### Study material ###
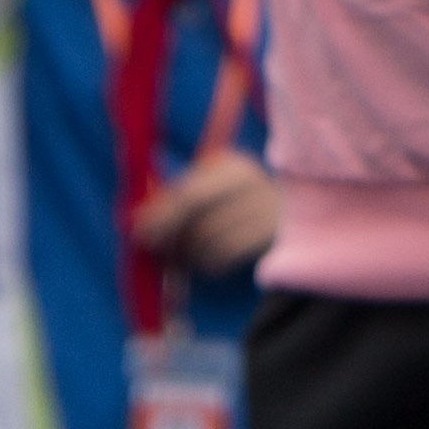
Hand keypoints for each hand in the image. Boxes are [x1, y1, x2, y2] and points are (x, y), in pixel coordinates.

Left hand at [134, 148, 282, 279]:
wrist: (290, 219)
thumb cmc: (237, 208)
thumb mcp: (212, 194)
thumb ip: (177, 201)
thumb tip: (138, 219)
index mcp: (231, 165)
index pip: (187, 190)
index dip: (158, 212)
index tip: (138, 229)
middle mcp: (249, 181)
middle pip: (194, 208)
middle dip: (168, 231)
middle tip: (155, 248)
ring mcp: (263, 209)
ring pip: (206, 237)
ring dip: (188, 252)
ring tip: (185, 256)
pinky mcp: (269, 236)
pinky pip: (224, 255)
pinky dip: (208, 263)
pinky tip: (206, 262)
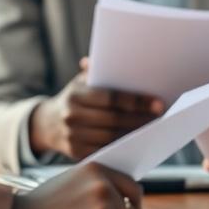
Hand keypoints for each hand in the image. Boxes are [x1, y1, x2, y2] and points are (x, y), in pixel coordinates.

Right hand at [29, 58, 164, 159]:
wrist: (46, 124)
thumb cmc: (75, 97)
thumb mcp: (82, 81)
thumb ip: (98, 71)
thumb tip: (121, 55)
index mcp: (76, 94)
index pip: (111, 98)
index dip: (137, 101)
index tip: (158, 103)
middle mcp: (72, 116)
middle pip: (115, 119)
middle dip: (141, 118)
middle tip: (162, 117)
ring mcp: (73, 137)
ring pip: (112, 137)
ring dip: (136, 134)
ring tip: (155, 129)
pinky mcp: (76, 153)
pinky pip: (105, 151)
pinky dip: (123, 147)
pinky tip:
###
* [Problem statement]:
Set down every entry above without alteration, but print no images.

* [Answer below]:
Hand keypoints for each hand in the image. Boxes are [x1, y1, x2, y2] and points are (x, y), in pixel coordinates.

Left hand at [134, 148, 282, 279]:
wrist: (290, 219)
thumb cmc: (237, 208)
thumb mcp: (212, 194)
thumb ip: (177, 201)
thumb tip: (138, 219)
index mcp: (231, 165)
index pip: (187, 190)
index dip: (158, 212)
index tip: (138, 229)
middle mcp: (249, 181)
middle pip: (194, 208)
middle dip: (168, 231)
middle tip: (155, 248)
ring mcp: (263, 209)
ring pip: (206, 237)
ring dip: (188, 252)
ring tip: (185, 256)
pinky mcp: (269, 236)
pinky pip: (224, 255)
pinky dip: (208, 263)
pinky tip: (206, 262)
Hand keypoints for each hand in the image. Boxes are [x1, y1, x2, y2] and points are (x, y), in pixel coordinates.

Right hand at [29, 58, 164, 159]:
wrist: (46, 124)
thumb cmc: (75, 97)
thumb mcp: (82, 81)
thumb ip: (98, 71)
thumb tip: (121, 55)
index mcp: (76, 94)
index pip: (111, 98)
index dip: (137, 101)
index tip: (158, 103)
middle mcp: (72, 116)
middle pip: (115, 119)
middle dip: (141, 118)
middle tip: (162, 117)
ring mcp: (73, 137)
ring pip: (112, 137)
ring dip: (136, 134)
ring tip: (155, 129)
pinky mcp: (76, 153)
pinky pip: (105, 151)
pinky dip: (123, 147)
pinky tip:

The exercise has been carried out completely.